药碗从他脸上滚落到被褥,深褐药汁顺着发丝往下滴淌,雪白寝衣顷刻染得一团糟。
整个房间仿佛被按下暂停键,无论是收拾药箱的医师,还是跪坐一旁待命的仆从,全都惊得瞪大双眼,像是目睹了什么骇人的景象。
无惨的脸色黑得如同泼在他脸上的药汁。
你没忍住,“噗”地笑出声来:“哈哈哈,老公怎么这么不小心呀?虚弱到连药碗都接不住就告诉我嘛,我来喂你喝药不就好了?你看,现在不小心打翻了药,又给大家添麻烦,真不乖。”
说完,还朝吓呆的仆人们投去一个饱含歉意的微笑。
无惨从未见过如此颠倒黑白的女人,额角青筋根根暴起:“你——!”
你故作慌张,随手从仆人那儿抢过擦竹榻的白布,一把按在他脸上,堵住接下来的话:“没关系的老公,大家都明白你不是故意的,只是太虚弱了,别有心理负担哈。”
说完按着他的脸一通揉搓。
无惨终于爆发出全身力气将你狠狠甩开,然后自己也脱力向后倒去。这时其他人才如梦初醒,全都扑向那位病弱的少主。

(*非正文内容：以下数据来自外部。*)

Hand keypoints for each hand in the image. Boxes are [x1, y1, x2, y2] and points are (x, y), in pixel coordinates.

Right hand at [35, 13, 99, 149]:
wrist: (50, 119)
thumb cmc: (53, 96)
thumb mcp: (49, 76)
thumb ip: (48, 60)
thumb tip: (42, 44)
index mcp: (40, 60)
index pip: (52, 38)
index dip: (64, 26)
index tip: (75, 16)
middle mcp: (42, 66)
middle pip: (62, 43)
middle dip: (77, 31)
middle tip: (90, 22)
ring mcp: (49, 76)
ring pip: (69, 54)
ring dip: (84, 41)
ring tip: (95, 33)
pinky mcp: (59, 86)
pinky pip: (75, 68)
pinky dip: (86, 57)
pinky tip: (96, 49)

好在医师就在现场,你直接被侍女长冷着脸礼貌地请出了房间:“少夫人想必不擅照顾病人,此处交给我们便好。”
你相当识趣,起身就朝外走。到门口时,还不忘朝躺在被子里不停喘着粗气的夫君k了一下,“亲爱的,下次试药再叫我哦。”